Organizational challenges - discussing a code of conduct for best practices in RDM The long-term nature of research data poses new challenges which needs to be addressed on the various institutional layers. The BioDATEN project supports the debate on and creation of suitable policies within the partners research institutions. The various stakeholders involved in research and data management are highly dynamic regarding their workplaces throughout their career. They might switch organizations multiple times before acquiring some permanent post or moving on. The people who created, collected, and processed data may have long since left the research institution. Projects may also have been officially finished a long time ago. Many projects also face questions about copyright, handling of personal data, and appropriate licenses for research data and related proprietary software. Responsibility over the data (and software) must therefore be exercised in a regulated manner at any point in the data life cycle by appropriate entities. During ongoing research compliant storage and processing in the context of the respective project needs to be considered. This must also be ensured later in the specific repositories of the BioDATEN communities, university publication services or dark archives. The potentially eternal storage of data after project completion is accompanied by responsibilities whose assignment must be clarified. Part of the handling can be derived from data management plans, other parts could be defined in the respective research data policies of the scientific institution. All considerations here are based on the DFG's "Guidelines for Safeguarding Good Scientific Practice". BioDATEN created in coordination with the Science Data Center steering group and the research data management working group guidelines for the responsible handling of research data (Leitfaden). This document got approved by the ALWR-BW and will be discussed in the libraries directors working group as well.
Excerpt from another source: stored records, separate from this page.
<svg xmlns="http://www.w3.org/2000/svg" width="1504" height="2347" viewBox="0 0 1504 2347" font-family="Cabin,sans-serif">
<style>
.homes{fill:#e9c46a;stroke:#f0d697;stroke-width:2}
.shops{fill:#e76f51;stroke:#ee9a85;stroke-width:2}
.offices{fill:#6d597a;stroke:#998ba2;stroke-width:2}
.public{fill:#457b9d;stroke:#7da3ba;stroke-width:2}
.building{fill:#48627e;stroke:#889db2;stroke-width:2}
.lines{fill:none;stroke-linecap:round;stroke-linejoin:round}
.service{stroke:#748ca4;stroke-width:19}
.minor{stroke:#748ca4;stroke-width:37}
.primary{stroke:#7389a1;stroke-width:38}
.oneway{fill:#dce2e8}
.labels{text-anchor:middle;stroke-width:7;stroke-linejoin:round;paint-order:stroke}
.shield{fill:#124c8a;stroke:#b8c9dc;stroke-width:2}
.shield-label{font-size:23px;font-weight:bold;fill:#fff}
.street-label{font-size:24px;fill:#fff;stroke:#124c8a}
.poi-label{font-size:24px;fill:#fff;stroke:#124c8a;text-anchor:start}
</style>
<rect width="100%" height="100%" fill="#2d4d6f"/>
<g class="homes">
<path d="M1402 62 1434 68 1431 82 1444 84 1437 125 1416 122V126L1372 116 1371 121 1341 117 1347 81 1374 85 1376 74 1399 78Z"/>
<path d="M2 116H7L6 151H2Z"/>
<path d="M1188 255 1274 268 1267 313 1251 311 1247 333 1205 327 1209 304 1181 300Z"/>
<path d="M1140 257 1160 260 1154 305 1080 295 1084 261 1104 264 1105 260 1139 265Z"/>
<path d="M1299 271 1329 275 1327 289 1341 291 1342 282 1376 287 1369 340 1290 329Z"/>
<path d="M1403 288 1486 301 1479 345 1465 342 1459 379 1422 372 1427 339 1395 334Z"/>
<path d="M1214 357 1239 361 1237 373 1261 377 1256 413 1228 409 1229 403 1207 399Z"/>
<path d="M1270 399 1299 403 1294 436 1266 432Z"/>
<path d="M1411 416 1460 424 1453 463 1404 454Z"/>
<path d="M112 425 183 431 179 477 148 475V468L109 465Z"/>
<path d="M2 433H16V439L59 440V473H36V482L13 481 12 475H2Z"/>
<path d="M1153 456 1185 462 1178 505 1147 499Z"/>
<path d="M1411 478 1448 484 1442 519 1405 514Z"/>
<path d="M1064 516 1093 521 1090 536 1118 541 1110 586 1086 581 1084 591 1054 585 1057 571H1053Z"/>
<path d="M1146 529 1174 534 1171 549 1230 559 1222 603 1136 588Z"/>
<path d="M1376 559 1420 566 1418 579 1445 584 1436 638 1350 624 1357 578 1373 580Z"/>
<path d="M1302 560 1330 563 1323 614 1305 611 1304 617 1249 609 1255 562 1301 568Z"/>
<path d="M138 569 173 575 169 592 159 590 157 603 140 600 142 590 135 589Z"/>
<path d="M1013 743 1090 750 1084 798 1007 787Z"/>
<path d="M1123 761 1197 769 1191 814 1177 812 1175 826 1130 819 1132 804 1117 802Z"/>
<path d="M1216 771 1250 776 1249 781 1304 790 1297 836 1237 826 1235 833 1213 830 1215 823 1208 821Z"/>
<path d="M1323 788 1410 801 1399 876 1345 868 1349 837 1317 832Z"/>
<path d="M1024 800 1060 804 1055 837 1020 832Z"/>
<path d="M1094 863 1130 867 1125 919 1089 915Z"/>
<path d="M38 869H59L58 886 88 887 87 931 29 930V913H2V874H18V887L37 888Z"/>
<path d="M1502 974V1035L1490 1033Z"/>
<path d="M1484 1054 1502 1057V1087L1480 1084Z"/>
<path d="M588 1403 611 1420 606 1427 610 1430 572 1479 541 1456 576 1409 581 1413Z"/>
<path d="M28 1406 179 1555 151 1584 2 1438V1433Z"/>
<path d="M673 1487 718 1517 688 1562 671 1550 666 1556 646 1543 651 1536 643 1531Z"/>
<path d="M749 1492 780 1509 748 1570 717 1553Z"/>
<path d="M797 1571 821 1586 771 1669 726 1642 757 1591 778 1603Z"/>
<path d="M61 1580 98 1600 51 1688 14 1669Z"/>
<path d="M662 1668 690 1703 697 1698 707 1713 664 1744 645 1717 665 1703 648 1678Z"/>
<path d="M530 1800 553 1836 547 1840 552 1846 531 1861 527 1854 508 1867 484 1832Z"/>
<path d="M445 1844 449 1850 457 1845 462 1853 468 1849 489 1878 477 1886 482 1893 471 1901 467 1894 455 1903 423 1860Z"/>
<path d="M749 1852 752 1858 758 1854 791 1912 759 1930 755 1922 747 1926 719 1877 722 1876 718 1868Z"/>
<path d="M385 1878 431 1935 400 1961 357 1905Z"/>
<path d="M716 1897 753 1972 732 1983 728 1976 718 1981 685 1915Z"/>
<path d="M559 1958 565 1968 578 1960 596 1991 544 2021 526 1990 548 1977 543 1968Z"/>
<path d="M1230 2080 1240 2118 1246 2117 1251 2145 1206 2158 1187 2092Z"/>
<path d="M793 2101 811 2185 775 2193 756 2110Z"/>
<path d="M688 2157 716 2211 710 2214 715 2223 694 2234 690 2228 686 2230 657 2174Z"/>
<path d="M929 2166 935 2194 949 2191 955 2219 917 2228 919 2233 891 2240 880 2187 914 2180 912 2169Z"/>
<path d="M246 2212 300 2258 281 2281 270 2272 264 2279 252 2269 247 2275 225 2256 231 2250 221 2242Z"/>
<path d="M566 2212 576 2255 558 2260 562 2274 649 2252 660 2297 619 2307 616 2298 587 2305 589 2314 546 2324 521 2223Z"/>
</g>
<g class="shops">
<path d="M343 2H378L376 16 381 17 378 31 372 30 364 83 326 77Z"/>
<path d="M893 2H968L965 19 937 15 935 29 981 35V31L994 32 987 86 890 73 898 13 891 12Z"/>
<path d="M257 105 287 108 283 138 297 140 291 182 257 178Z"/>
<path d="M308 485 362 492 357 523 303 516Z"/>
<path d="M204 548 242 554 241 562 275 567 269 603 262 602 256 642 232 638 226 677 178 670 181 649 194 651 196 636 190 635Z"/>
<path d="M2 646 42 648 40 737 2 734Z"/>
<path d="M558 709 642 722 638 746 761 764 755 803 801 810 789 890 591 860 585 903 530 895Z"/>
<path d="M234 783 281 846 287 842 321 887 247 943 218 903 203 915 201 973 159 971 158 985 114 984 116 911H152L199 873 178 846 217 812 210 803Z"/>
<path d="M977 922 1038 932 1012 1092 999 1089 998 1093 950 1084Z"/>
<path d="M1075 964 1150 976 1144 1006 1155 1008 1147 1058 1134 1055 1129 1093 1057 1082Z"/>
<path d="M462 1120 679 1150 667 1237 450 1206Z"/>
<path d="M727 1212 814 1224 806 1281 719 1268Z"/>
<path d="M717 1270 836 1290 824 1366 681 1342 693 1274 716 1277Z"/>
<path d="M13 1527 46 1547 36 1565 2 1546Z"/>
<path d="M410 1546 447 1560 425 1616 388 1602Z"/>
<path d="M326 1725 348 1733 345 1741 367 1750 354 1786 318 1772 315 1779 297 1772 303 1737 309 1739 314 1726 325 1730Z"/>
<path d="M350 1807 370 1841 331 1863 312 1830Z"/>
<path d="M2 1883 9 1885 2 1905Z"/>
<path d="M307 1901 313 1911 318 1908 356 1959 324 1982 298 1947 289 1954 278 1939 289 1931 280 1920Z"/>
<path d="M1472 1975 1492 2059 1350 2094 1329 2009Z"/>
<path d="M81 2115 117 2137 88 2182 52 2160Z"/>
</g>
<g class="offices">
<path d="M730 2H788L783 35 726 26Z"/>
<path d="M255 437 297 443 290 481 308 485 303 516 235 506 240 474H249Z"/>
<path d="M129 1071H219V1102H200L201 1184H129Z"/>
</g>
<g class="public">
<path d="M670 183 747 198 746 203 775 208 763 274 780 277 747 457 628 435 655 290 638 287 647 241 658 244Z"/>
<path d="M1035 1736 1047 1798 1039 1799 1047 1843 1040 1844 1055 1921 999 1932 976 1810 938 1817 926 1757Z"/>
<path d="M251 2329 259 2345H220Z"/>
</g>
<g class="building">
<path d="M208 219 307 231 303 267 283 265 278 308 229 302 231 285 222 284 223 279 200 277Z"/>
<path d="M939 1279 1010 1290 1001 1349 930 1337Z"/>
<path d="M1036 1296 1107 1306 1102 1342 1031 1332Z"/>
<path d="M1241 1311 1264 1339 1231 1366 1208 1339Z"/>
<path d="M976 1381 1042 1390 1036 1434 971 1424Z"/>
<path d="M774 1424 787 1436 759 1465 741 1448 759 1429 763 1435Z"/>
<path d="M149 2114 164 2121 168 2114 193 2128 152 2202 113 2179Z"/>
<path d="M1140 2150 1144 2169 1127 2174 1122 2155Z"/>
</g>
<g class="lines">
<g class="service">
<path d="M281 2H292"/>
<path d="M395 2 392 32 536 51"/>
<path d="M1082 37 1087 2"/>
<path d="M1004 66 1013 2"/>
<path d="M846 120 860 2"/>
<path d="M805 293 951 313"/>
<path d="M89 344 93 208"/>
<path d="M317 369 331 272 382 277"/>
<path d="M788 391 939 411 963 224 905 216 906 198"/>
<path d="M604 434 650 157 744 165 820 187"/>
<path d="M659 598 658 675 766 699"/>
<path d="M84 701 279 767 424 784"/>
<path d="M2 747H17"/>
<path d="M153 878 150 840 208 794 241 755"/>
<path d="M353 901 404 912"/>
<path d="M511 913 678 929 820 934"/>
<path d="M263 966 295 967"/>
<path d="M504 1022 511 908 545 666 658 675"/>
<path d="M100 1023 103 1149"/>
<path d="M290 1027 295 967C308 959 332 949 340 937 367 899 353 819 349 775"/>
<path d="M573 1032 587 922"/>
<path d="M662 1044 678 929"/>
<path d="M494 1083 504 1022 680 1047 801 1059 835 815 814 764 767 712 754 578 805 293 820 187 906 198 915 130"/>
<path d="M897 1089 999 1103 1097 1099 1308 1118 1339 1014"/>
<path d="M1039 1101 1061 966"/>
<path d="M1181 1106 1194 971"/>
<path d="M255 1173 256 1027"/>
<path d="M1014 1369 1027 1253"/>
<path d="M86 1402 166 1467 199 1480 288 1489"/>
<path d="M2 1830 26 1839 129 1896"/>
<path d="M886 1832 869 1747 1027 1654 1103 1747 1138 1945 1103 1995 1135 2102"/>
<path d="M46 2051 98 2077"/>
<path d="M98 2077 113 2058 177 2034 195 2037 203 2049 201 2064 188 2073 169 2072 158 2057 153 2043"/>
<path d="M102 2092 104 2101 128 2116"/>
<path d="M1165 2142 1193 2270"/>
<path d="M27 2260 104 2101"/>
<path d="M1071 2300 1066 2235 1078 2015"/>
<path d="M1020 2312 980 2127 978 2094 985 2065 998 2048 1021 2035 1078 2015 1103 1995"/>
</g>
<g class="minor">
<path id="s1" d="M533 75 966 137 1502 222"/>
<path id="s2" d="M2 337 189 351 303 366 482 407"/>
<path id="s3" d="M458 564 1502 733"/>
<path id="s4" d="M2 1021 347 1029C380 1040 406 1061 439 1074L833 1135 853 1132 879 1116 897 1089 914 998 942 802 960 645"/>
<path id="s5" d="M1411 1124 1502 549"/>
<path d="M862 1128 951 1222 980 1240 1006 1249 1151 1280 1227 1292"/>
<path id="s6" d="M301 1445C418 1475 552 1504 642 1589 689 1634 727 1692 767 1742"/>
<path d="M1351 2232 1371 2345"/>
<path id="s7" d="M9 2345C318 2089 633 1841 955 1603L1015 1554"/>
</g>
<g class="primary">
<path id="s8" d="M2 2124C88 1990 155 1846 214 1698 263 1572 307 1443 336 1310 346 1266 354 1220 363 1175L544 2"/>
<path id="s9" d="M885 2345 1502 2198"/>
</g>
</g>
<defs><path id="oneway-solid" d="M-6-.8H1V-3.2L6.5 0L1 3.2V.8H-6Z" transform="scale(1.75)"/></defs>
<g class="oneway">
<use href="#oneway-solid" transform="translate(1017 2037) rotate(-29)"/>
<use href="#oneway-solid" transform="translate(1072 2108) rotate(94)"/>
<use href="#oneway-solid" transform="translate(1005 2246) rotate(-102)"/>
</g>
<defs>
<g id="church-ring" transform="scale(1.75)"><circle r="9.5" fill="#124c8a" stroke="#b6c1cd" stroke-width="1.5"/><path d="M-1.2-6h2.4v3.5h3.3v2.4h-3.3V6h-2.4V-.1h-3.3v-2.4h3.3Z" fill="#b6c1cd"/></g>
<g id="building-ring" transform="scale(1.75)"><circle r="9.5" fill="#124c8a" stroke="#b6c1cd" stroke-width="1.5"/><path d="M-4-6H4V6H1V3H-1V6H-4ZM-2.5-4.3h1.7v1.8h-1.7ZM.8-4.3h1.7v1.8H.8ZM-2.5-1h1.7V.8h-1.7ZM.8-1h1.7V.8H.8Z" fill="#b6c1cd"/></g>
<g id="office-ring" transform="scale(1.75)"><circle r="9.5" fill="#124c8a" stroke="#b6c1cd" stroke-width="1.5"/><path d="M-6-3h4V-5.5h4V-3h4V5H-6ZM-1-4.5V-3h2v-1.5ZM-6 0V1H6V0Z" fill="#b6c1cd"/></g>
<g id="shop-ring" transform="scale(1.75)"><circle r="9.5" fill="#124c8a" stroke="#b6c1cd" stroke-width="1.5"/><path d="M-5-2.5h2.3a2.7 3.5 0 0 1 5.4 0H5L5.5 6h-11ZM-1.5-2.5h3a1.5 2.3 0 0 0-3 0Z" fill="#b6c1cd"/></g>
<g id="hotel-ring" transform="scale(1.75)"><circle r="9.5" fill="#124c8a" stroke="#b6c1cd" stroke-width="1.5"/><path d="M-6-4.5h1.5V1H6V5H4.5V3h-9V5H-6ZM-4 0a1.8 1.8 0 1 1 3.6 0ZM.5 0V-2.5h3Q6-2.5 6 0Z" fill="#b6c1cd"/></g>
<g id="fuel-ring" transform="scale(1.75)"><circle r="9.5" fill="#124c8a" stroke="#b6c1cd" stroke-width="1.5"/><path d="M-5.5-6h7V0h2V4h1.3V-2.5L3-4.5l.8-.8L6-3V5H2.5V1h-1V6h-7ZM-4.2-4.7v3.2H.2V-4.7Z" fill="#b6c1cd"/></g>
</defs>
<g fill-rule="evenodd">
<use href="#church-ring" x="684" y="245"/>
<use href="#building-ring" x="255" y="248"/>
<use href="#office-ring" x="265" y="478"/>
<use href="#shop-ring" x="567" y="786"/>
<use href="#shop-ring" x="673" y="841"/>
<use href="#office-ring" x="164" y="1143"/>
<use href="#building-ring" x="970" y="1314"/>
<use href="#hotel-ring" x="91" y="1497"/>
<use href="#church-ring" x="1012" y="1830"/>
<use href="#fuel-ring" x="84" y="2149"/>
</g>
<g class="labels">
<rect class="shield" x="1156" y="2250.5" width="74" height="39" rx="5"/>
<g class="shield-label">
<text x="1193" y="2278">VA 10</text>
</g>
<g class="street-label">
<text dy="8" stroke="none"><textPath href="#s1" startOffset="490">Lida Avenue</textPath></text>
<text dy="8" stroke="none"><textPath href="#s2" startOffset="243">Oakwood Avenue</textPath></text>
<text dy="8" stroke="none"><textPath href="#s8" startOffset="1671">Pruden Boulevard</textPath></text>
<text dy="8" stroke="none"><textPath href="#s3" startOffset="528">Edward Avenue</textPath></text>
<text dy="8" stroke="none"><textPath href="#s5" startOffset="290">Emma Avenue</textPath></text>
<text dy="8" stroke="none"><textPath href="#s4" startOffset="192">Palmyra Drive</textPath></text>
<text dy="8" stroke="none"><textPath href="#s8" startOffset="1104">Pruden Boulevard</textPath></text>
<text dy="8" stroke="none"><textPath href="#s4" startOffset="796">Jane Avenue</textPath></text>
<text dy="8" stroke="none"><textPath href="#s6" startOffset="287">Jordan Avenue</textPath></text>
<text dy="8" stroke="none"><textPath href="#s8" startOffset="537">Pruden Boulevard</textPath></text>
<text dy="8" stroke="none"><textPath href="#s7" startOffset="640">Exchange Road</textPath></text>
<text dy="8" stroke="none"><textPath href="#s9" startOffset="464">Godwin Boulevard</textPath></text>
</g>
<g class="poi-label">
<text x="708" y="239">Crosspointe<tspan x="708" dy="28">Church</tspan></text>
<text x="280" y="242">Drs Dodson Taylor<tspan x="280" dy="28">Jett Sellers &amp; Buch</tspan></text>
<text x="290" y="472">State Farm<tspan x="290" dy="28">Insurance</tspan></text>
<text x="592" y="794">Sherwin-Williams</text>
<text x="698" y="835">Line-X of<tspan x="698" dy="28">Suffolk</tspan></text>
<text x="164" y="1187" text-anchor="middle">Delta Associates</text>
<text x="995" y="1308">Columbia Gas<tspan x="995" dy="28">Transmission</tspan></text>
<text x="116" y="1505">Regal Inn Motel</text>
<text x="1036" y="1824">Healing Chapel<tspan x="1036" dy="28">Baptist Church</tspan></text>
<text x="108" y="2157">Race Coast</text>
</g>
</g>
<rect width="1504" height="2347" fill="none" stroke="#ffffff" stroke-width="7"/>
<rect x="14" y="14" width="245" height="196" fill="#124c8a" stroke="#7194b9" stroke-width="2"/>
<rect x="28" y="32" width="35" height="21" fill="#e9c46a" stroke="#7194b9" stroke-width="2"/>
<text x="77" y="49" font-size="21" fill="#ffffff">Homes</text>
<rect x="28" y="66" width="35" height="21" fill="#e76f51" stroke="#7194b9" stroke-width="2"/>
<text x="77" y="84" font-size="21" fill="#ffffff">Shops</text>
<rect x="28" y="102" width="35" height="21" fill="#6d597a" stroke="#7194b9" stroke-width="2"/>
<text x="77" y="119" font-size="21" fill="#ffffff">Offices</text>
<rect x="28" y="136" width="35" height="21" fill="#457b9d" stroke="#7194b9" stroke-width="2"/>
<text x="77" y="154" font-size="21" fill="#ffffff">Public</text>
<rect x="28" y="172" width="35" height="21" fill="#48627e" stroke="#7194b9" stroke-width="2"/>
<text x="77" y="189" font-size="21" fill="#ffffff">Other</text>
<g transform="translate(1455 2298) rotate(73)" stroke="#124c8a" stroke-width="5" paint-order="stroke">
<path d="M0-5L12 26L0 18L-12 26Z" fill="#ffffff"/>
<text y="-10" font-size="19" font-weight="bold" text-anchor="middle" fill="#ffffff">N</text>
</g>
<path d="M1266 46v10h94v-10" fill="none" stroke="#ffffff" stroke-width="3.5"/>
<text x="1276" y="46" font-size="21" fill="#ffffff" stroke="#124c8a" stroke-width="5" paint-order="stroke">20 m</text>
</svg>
In a significantly networked and highly collaborative scientific field such as bioinformatics, the goal is to jointly use and federate services for data management. With the goal of a well acknowledged data publication in mind a persistent link between research objects and persons need to be established and maintained. Of central importance for this objective are persistent identifiers of researchers. Because of the high turnover within this group of individuals, agreement among all stakeholders in the science enterprise on a uniform, internationally recognized, and institution-wide system would be a considerable advantage, since changing workplaces between institutions would no longer require changes in the database. Such an internationally recognized identifier should be stable and unique for individuals. In a further step, BioDATEN has urged the SDC and Baden-Wuerttemberg RDM working groups to join the Memorandum of Understanding (MoU) of DINI and made a recommendation for ORCID. In this course it is advised to identify persons in research information systems, repositories and research data management via the ORCID ID and repositories via re3data (see the article at "Bausteine FDM"). The ORCID ID already has a high degree of visibility and acceptance in the bioinformatics community. The recommendation was favorably received by both the ALWR-BW and the Working Group of Library Directors in the state.

BioDATEN is one of four science data centres (SDC) sponsored by the Ministry of Science, Research and Arts. Although each project addresses a different scientific community, there are cross-cutting topics that must be handled by each project. Such topics are e.g. legal aspects of research data, defining metadata for research data, education on research data management, and business models for research infrastructure. As all SDCs will work in these areas and will benefit from each other’s experiences, the coordination project bw2fdm organizes and hosts various working groups to tackle these issues. BioDATEN is an active member in all working groups so far and is happy to share experiences and to network with the other SDCs. BioDATEN is also part of the spokesperson group of two working groups.

BioDATEN is actively pursuing the development of a working business model required for sustainable operation. During an SDC working group meeting, BioDATEN presented a short overview on the actual state, that put together the insights from its partners, previous projects, and. The base for sustainable operation is the cooperation and agreement among partners. This entails the possibility of exchanged services and resources. From a certain point on this needs to be put into formal agreements signed by the partners in a consortium and its users. A challenge is the creation and definition of the proper legal framework. Optimally, not every consortium needs to create its own framework and agreements but can join larger structures. Those structures still need to be established. This is getting clarified in ongoing talks with the Ministry of Science, Research and Arts.


In the course of another SDC working group meeting, BioDATEN presented its decision process over the last year towards a suitable repository service for data publication. It finally came up with InvenioRDM after the analysis of existing solutions like DataVerse, Fedora/DSpace or iRods. During the decision process, BioDATEN was in exchange with various experts from university libraries, computer centres within the state of Baden-Württemberg, and with experts from various NFDI consortia like DataPLANT. These activities identified the shortcomings of traditional archiv and library solutions regarding Big Data as required e.g. by bwSFS and the BioDATEN communities. InvenioRDM features a modern extensible architecture and has already a significant userbase within the Zenodo community. Thus, a high probability of sustainable and long-term service can be expected. Additionally, InvenioRDM is a modular, Python-based open source data repository software initially developed by CERN which provides a modern REST-API. The highly modular architecture is micro-service oriented, scalable, and easily extensible. It provides the necessary broad support for storage backends like S3 object storage, filesystem or WebDAV. Indexing and search is based on the Elastic Search backend. InvenioRDM allows for the simple integration of external identity providers via oAuth 2.0/OpenID Connect and exposes an OAI-PMH interface for metadata harvesting and data exchange with other repository services.